It was probably not the best idea to smoke Granola Funk, one of the strains from Prohibition’s new premium line, at 10:30 p.m. on a Thursday night. But, for the sake of making deadline, I did it. I did it just for you guys. And now I am tired as [email protected]!k and wanting to die. I blame you.
So, we’re on a perpetually short deadline for the holidays right now, which means I have to get stuff done way earlier than my procrastinating ass would like. I, of course, procrastinated even picking up the cool ass glass jar of Granola Funk from Prohibition, which had been ready for a couple of days (in their defense). Doing so left me with no choice but to smoke it the same night I picked it up. And, lucky for me, I had something ELSE for work I had to do Thursday night, which meant I couldn’t smoke it til I got home. And, at that point, it was way past my bedtime.
Anyway, now that you know WHY I smoked this strain in the wee hours of the evening, I’ll tell you why it was a bad idea. Granola Funk is a sativa hybrid strain created by crossing Girl Scout Cookies and Wookie, and I’m a big fan of GSC – isn’t e’rybody? And, I love sativas because I like the clear-headed jolt of energy they give. But again, this was a night where I probably could have used some sleep, and that clear-headed jolt of energy was NOT THE ONE for that. I am currently writing this on like, four hours of sleep.
Here’s how it started. I grabbed a few of the huge nugs out of the jar – we’re talking massive green and purple hunks of flower, you guys – and then haphazardly threw some hand-shredded flower into the dry herb vape. I didn’t think to look at the strain type before I did it because, well, it didn’t freaking matter anyway. I was on deadline. I took several deep drags – no choking with this one; it’s all minty and cool, although it stinks to high hell in the jar – and then took a few more. Passed it to a friend, she passed it back. Same old.
I could tell I was high pretty quickly, although I didn’t have the munchies or much of a head high. Not surprisingly given its weed lineage, it instead cleared my brain of the cobwebs one collects on the way to 10:30 p.m. and then rendered me fully, totally awake. It was, at that point, around 11 p.m., and there I was, sitting on the couch, awake and high.
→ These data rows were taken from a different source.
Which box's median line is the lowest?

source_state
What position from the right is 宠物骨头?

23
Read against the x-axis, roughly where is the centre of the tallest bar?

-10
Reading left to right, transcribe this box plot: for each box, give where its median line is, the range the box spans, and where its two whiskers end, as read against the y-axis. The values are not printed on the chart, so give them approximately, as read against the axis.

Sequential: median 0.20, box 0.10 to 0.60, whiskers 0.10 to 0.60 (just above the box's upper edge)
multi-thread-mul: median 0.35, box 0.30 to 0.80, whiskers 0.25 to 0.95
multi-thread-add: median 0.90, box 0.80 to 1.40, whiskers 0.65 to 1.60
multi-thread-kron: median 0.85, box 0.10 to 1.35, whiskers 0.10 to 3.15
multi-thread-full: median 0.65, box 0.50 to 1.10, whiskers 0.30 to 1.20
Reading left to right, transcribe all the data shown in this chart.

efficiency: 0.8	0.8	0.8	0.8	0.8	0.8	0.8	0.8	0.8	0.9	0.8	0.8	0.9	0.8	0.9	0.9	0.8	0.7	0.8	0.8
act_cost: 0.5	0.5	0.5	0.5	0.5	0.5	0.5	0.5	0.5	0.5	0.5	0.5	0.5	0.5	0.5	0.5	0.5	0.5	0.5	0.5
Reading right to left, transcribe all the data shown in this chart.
I suppose there could be way worse things than sitting on the couch while stoned on some really killer weed, but this weed was a slight creeper and the effects became more evident as the time passed. My brain grew full of ideas, all which were whirring around like pinwheels at once, and I was wide the hell awake. That continued for hours. HOURS, you guys.
I sat there wondering about things like what qualities it takes to be a good cult leader, cause it sure does seem like a tough task to get hundreds of people to buy what you’re selling – especially if it’s crazy – and reminiscing on how much I love the dark gray skies before it rains. My mind hopped from subject to subject, but refused to hop on over to sleep mode.
I don’t know what time I finally crashed out, to be honest, but I know it wasn’t early, or it doesn’t FEEL early today, based on the aching in my bones from being old and tired. I do know I woke up at 6 a.m. with my mind in full active mode, though, probably due to the residual creativity left over from last night’s brush with Granola Funk.
Do I like this strain? For sure. It wasn’t the strain’s fault I smoked it at a time when I should have had my old ass in bed, and it was great while I was stoned. Given the right circumstances and the right (non-impending) story deadlines, it would be a powerhouse strain for getting the old creative juices flowing. Do I like it the morning after smoking it at 10:30 p.m.? No, I do not. My body is decades too old to handle that.